Стоило ей так подумать, как похожее на шар помещение исчезло, и она опять очутилась в маленьком темном зале, где привычно светился ее провожатый.
— Ты решила, Талья?
Она медленно кивнула, сожалея о всех тех чудесах, увидеть которые ей не суждено.
— Ты помнишь, что никогда не сможешь вернуться сюда?
— Да, помню, — еле слышно произнесла она.
— У тебя есть еще вопросы?
— Что будет с Пабло? Он вернется со мной?
— Он пока не решил.
— Могу я его увидеть?
Рядом возник еще один шар, прозрачный, наполненный розовым светом, в котором плавал Пабло и клубился какой-то дым, постоянно меняющий цвета.
— Я хочу с ним поговорить, можно?
Пабло открыл глаза и посмотрел на нее так, будто секунду назад очнулся от прекрасного сна и еще не вернулся к реальности.
— Пабло, — сказала Талья, — я собираюсь вернуться. А ты что хочешь? Пойдешь со мной?
После долгого молчания Пабло улыбнулся.
— Думаю, я пока задержусь тут, малявка. Решил поучиться.
— Но если ты задержишься надолго, там все изменится.
— Вот и хорошо. Когда я уходил, там все было так себе.
— Но тебя ждет Хайме. И родители.
Пабло закрыл глаза и судорожно сглотнул.
— Думаешь?
— Думаю, да, но даже если нет, ты можешь отыскать их и… теперь ты сам знаешь, что следует делать. У тебя есть новые слова, похожие на цветок.
— Пока я их только учу.
— Но ты вернешься?
— Вернусь. Попозже.
— Не задерживайся, Пабло. Мы будем тебя ждать.
— Ты готова? — спросил проводник.
Прежде чем ответить, Талья тоже несколько раз сглотнула.
— Да.
Проводник к ней приблизился, и на конце его светящегося пальца появилась круглая сверкающая капля, сделанная словно из жидкого прозрачного меда, или светлого янтаря, или солнечного желе; она парила над пальцем, не касаясь его, будто крошечная планета.
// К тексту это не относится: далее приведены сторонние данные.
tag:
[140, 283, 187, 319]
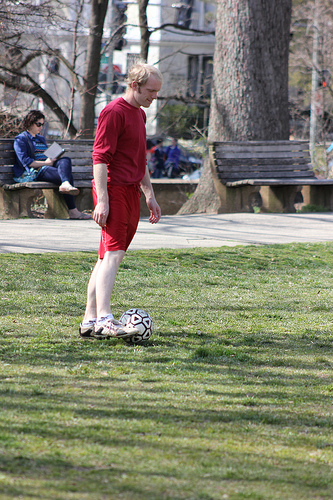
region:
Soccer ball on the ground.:
[104, 302, 168, 343]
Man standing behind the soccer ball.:
[60, 52, 169, 356]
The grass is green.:
[82, 408, 220, 463]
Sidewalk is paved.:
[161, 207, 300, 232]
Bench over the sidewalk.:
[201, 131, 329, 185]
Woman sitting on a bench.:
[11, 110, 75, 210]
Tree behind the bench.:
[209, 8, 295, 142]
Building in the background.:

— Возьми ее в рот, — сказал проводник.
— Погоди, Талья! — крикнул Пабло. — А если это неправда и ты не вернешься домой? Тебе не страшно?
Талья повернулась к нему. Она дрожала, но глаза ее сверкали.
— Конечно, страшно, но я хочу вернуться. И я доверяю проводнику и вообще всем.
Пабло, словно устыдившись, наклонил голову:
— Ты выросла, малявка. Удачи! Увидимся там.
Талья подошла к проводнику и высунула язык в ожидании сверкающей капли.
— Спасибо, — только и успела она сказать, и все исчезло.